Before I knew it it was time to pick Alec up from school. On the way to get him, I think I figured out what I was really thinking when I made the initial Facebook post that got me onto this whole train of thought. I was thinking that I had a wonderful time on New Year's Eve day with Chad & the boys. We played at the Whitaker Center for a while before heading over to see some children's theatre and a kid's countdown to noon, and we ended the day with a trip to Christmas Candylane at Hersheypark. And while I had a blast watching Chase play in the water table at Whitaker and watching Alec on all the rides at Hersheypark, I also had a blast at Panera Bread sipping my coffee and reading my magazine (even if I barely made it past the table of contents because I really spent all my "me" time thinking about the kids!). So a great start to the New Year was actually spending some quality time with my family, while also escaping for some non-mommy time. Now if only that would have fit into a Facebook status!

Monday, January 3, 2011

Liar Liar Part 2: The Disappearing Biffy

A few months ago I wrote about Alec's addiction to his pacifier (or his biffy as we called it) and my dilemma of how to get rid of it (http://mommys-always-write.blogspot.com/2010/10/liar-liar.html). I am happy to report that we are now a biffy-free house!

Are you ready to hear my secret that worked like a charm? I simply didn't give it to him at night. I didn't say a word about it, and neither did he. Yes, it really was that easy. All the plotting and planning and scheming was pretty much for nothing. I didn't need to lie; I didn't need to hold him down while he kicked and screamed for his biffy; I didn't need to make him exchange it for a toy that I probably would have gotten him anyway; I wasn't up multiple times overnight to serve as his replacement comfort item. Now I'm wondering how long ago I could have done this!
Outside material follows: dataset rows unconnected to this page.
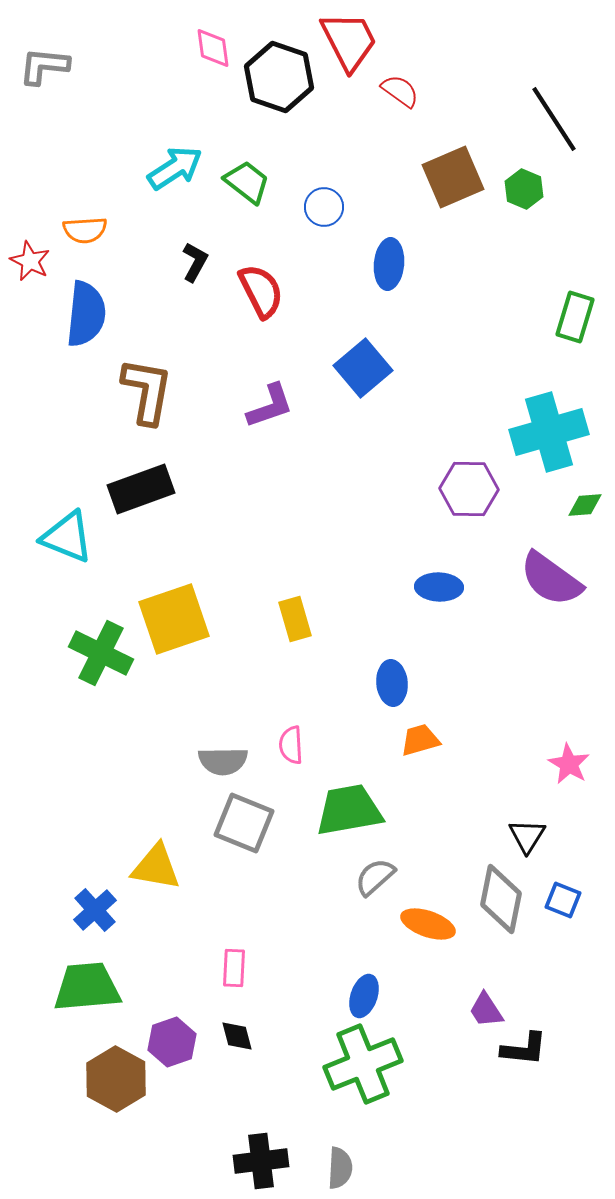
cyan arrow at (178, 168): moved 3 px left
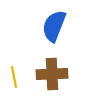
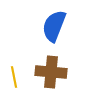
brown cross: moved 1 px left, 2 px up; rotated 8 degrees clockwise
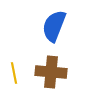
yellow line: moved 4 px up
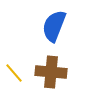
yellow line: rotated 30 degrees counterclockwise
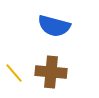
blue semicircle: rotated 96 degrees counterclockwise
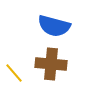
brown cross: moved 8 px up
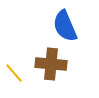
blue semicircle: moved 11 px right; rotated 52 degrees clockwise
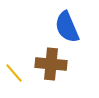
blue semicircle: moved 2 px right, 1 px down
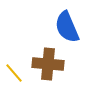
brown cross: moved 3 px left
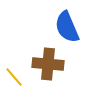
yellow line: moved 4 px down
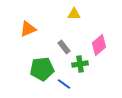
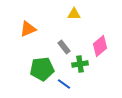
pink diamond: moved 1 px right, 1 px down
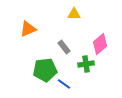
pink diamond: moved 2 px up
green cross: moved 6 px right
green pentagon: moved 3 px right, 1 px down
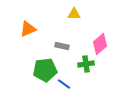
gray rectangle: moved 2 px left, 1 px up; rotated 40 degrees counterclockwise
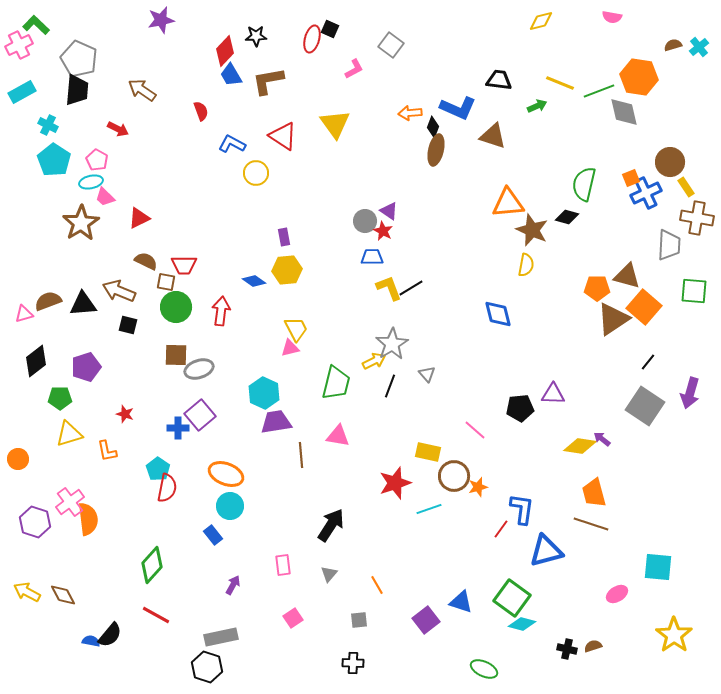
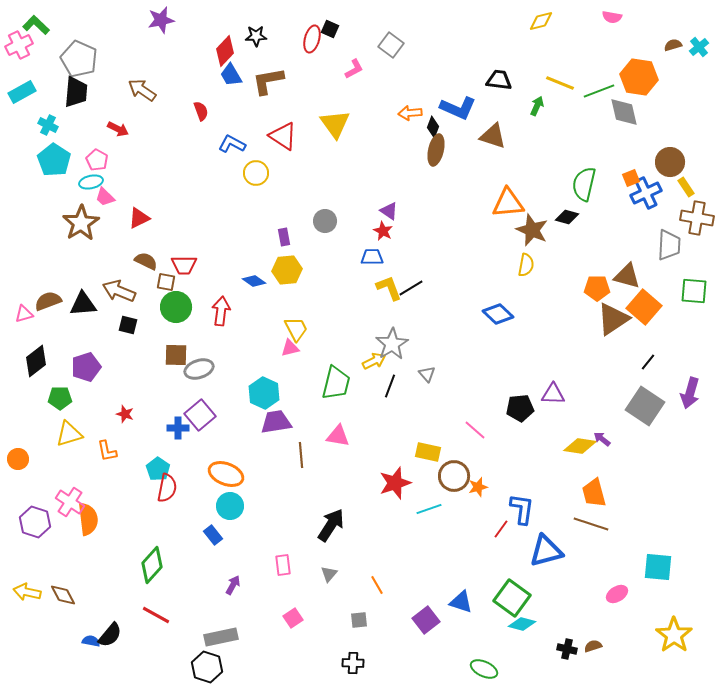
black trapezoid at (77, 90): moved 1 px left, 2 px down
green arrow at (537, 106): rotated 42 degrees counterclockwise
gray circle at (365, 221): moved 40 px left
blue diamond at (498, 314): rotated 32 degrees counterclockwise
pink cross at (70, 502): rotated 20 degrees counterclockwise
yellow arrow at (27, 592): rotated 16 degrees counterclockwise
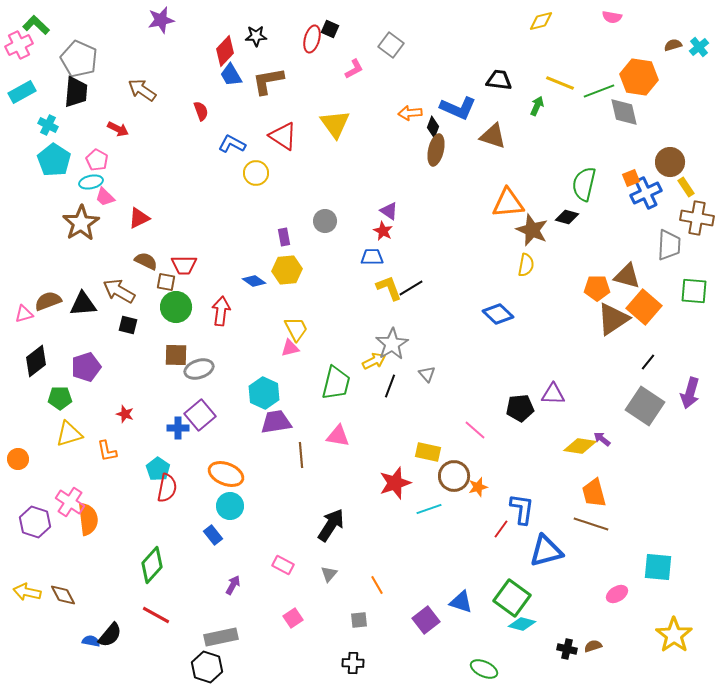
brown arrow at (119, 291): rotated 8 degrees clockwise
pink rectangle at (283, 565): rotated 55 degrees counterclockwise
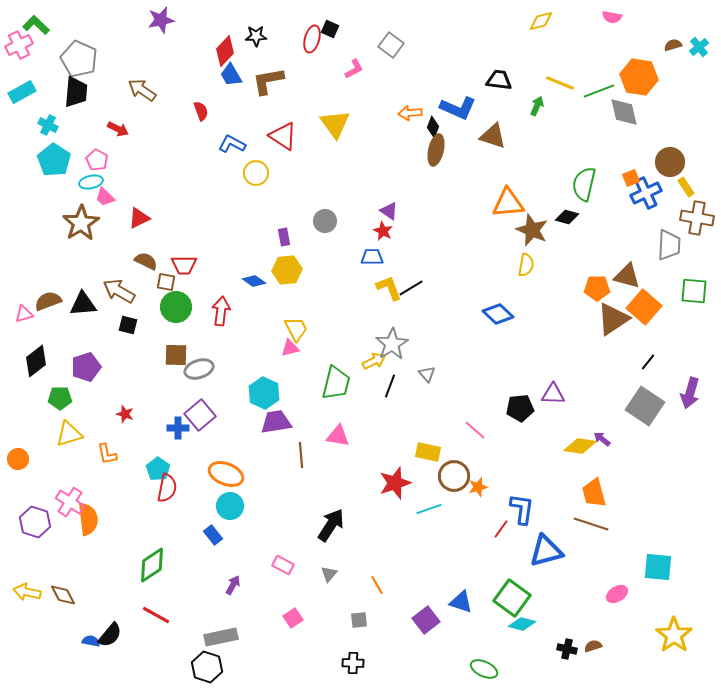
orange L-shape at (107, 451): moved 3 px down
green diamond at (152, 565): rotated 15 degrees clockwise
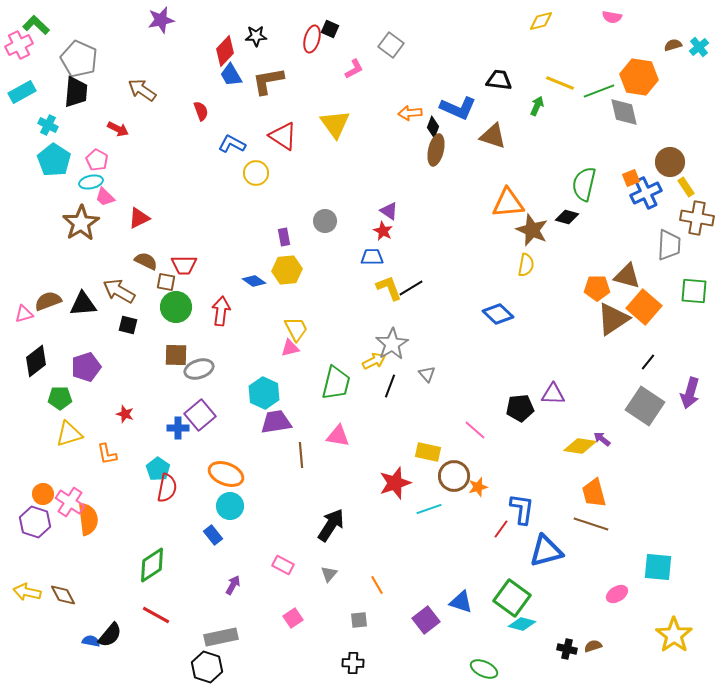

After the first biffy-free night, I thought for sure it was a fluke. I just waited for him to ask for it the second night. But he didn't say a word about it on the second night...or the third...or the fourth... It's been over a month now, and he hasn't asked for it once. It honestly amazed me how easy it was.

I guess I really shouldn't be that amazed. This isn't the first time he has surprised me with how easily he adapts to what I consider to be a major change. When he turned two last January, we moved him into a new room so that we could use the nursery for Chase. Not only did we move him to a new room, but we moved him from his crib into a double bed. Chase wasn't due until April, and we wouldn't need the nursery right away since we would use the bassinet in our bedroom for the first few months. But thinking that our little creature of habit wouldn't handle this change well, we decided to move him in in January so that we had a few months buffer for what we were sure would be a failure at first. We were convinced that Alec would take one look at his new room and bed and have a meltdown on the spot. But again he amazed us. He was thrilled with his new Thomas-themed room. He climbed right into his bed that first night and slept in it like he had been sleeping there his whole life, never even asking about his crib. Now, almost a year later, he just views the nursery as Chase's room.

There have also been other situations that Alec handled much better than I expected: the start of preschool, the transition out of his high chair, and most recently the change to a new car seat. Maybe this little creature of habit isn't as dependent on his routine as I once thought. Or, more likely, he's just growing up. It kind of makes me wonder what else he is ready for!